Comment 1 John W. Lamb 2015-09-29 15:22:06 UTC

I was able to reproduce this in Online. Working on it now.

Comment 2 openshift-github-bot 2015-10-14 16:03:06 UTC

Commit pushed to master at https://github.com/openshift/origin-server

https://github.com/openshift/origin-server/commit/bb92573aaa7b56069ab25d8f558756bc9a67e451
fix rhcsh error output, clean up cart sub hooks

The `welcome` function in `rhcsh` was sending messages to `stdout` which
should have gone to `stderr`.

The subscriber hooks for `haproxy`, `jbosseap` and `jbossas` carts were
modified at first to fix Bug 1261540, but since Miciah has addressed
that in the runtime code, the scripts are now simply optimized to use
bash built-ins to avoid forking new processes.

Comment 3 openshift-github-bot 2015-10-14 18:07:06 UTC

Commit pushed to master at https://github.com/openshift/origin-server

https://github.com/openshift/origin-server/commit/5733b053f7f3fb358130abff677c040cd18634ed
controller: execute_connections: nix client output

Filter client output out from the publish hooks output and chomp it
before providing it as input to the subscribe hooks.

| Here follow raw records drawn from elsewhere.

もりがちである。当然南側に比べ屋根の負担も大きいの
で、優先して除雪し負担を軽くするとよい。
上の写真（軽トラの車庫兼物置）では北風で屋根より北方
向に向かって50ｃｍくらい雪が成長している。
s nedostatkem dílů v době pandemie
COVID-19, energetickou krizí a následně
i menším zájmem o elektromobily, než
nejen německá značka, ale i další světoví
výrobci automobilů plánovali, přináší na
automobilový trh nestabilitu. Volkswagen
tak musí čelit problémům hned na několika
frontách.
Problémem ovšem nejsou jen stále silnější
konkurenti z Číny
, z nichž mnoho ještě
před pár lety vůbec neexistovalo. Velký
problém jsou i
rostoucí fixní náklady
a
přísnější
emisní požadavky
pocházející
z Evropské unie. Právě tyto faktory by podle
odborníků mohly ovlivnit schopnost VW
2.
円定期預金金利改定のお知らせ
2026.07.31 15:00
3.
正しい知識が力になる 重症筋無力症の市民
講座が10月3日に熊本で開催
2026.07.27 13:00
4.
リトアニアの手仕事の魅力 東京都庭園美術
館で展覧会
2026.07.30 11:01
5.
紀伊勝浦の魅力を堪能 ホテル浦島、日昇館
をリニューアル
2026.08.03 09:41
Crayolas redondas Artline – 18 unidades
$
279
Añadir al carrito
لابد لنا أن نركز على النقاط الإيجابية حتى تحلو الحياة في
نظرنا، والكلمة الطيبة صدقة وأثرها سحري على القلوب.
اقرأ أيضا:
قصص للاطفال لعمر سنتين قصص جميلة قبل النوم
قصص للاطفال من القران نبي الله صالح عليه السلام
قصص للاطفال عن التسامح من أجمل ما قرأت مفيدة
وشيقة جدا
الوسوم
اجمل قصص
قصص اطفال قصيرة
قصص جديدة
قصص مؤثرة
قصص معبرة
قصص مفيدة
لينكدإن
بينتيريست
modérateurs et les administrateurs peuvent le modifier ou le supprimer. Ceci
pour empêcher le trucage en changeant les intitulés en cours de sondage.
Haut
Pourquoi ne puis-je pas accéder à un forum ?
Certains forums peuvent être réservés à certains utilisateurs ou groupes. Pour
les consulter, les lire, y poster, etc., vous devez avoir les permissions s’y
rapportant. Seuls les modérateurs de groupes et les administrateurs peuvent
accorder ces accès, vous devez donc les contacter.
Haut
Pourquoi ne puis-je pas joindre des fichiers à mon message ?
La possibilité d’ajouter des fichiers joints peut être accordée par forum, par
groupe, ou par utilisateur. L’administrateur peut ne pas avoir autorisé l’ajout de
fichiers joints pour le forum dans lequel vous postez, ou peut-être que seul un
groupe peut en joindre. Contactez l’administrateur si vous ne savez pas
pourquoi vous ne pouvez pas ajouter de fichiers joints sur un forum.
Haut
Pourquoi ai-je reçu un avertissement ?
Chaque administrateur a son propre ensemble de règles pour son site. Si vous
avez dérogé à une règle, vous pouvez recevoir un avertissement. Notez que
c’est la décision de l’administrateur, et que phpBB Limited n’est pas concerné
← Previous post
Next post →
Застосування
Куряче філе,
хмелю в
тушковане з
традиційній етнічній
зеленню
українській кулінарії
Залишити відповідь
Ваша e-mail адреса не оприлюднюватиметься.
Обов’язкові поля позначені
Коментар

This commit fixes bug 1261540.

Comment 4 DeShuai Ma 2015-10-19 03:21:54 UTC

Test on devenv_5667 and verify this bug.

When ssh app see this warning:
Warning: Gear 562459ec5b9ed6aec8000011 is using 92.9% of disk quota

[rb20-dma.dev.rhcloud.com 562459ec5b9ed6aec8000011]\> dd if=/dev/zero of=app-root/repo/test bs=1M count=950
[rb20-dma.dev.rhcloud.com 562459ec5b9ed6aec8000011]\> cat app-root/logs/
haproxy_ctld.log  haproxy.log       ruby.log          
[rb20-dma.dev.rhcloud.com 562459ec5b9ed6aec8000011]\> cat app-root/logs/haproxy_ctld.log 
I, [2015-10-18T22:48:32.644300 #13821]  INFO -- : Starting haproxy_ctld
I, [2015-10-18T22:58:37.735770 #13821]  INFO -- : remove-gear - capacity: 0.0% gear_count: 2 sessions: 0 remove_thresh: 31.5%
I, [2015-10-18T22:58:46.234788 #13821]  INFO -- : remove-gear - exit_code: 0  output:

Comment 5 Eric Paris 2017-05-31 18:22:11 UTC

We apologize, however, we do not plan to address this report at this time. The majority of our active development is for the v3 version of OpenShift. If you would like for Red Hat to reconsider this decision, please reach out to your support representative. We are very sorry for any inconvenience this may cause.